Minnesota Twins – No. 30
- Pitcher
- Born: November 23, 1999 (age 26) Tampa, Florida, U.S.
- Bats: RightThrows: Right

MLB debut
- April 14, 2026, for the Boston Red Sox

MLB statistics (through July 24, 2026)
- Win–loss record: 0–0
- Earned run average: 2.38
- Strikeouts: 10

Teams
- Boston Red Sox (2026); Minnesota Twins (2026–present);

= Jack Anderson (baseball, born 1999) =

American baseball player (born 1999)

Jack Thomas Anderson (born November 23, 1999) is an American professional baseball pitcher for the Minnesota Twins of Major League Baseball (MLB). He made his MLB debut in 2026 with the Boston Red Sox.

==Amateur career==
Anderson attended Jesuit High School in Tampa, Florida, and Florida State University, where he played college baseball for the Florida State Seminoles during the 2019–2021 seasons. In 2020, he made five appearances, all starts, in the Florida Collegiate Summer League.

==Professional career==
===Detroit Tigers===
Anderson was selected by the Detroit Tigers in the 16th round (465th overall) of the 2021 Major League Baseball draft. That season, he made five appearances, all in relief, in Florida Complex League games for the Tigers.

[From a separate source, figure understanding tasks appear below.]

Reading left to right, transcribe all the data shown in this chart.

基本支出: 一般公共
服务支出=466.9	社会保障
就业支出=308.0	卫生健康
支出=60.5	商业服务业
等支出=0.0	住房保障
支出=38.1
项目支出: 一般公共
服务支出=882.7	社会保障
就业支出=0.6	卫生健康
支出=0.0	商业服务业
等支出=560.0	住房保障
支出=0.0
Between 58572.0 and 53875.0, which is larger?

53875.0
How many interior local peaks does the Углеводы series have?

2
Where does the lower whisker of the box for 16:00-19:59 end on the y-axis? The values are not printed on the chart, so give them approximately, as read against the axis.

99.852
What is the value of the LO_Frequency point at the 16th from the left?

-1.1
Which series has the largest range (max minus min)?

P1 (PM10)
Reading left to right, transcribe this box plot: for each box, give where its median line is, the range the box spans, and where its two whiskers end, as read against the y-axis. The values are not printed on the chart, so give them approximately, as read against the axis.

During the 2022 season, Anderson played for both the Single-A Lakeland Flying Tigers and the High-A West Michigan Whitecaps. Overall, he made 39 appearances, all in relief, posting a 3.47 earned run average (ERA) while striking out 72 batters in 59 2/3 innings pitched. After the regular season, he made 10 relief appearances in the Arizona Fall League. Anderson returned to West Michigan in 2023, recording a 4.80 ERA in 39 relief appearances while striking out 43 batters in 54 1/3 innings pitched.

In 2024, Anderson split time between West Michigan and the Triple-A Toledo Mud Hens. In a combined 35 appearances (1 start), he pitched to a 3.66 ERA while recording 60 strikeouts in 66 1/3 innings pitched.

===Boston Red Sox===
On December 11, 2024, the Boston Red Sox selected Anderson from the Tigers in the minor league phase of the Rule 5 draft.

During 2025, Anderson pitched for two Boston farm teams, the Double-A Portland Sea Dogs and the Triple-A Worcester Red Sox. In 26 total games (seven starts), he struck out 101 batters in 86 2/3 innings pitched while posting a 4.57 ERA. Prior to the 2026 regular season, Anderson pitched for the Great Britain national baseball team in the 2026 World Baseball Classic.

Anderson began the 2026 regular season with Worcester. On April 14, 2026, the Red Sox selected Anderson to the 40-man roster and promoted him to the major leagues for the first time. He made his major league debut that day, recording four strikeouts and allowing one run over three innings pitched. Anderson made three appearances for Boston, recording a 3.38 ERA with six strikeouts over eight innings of work. Anderson was designated for assignment on July 6, following Patrick Sandoval's activation from the 60-day injured list.

===Minnesota Twins===
On July 11, 2026, Anderson was claimed off waivers by the Minnesota Twins.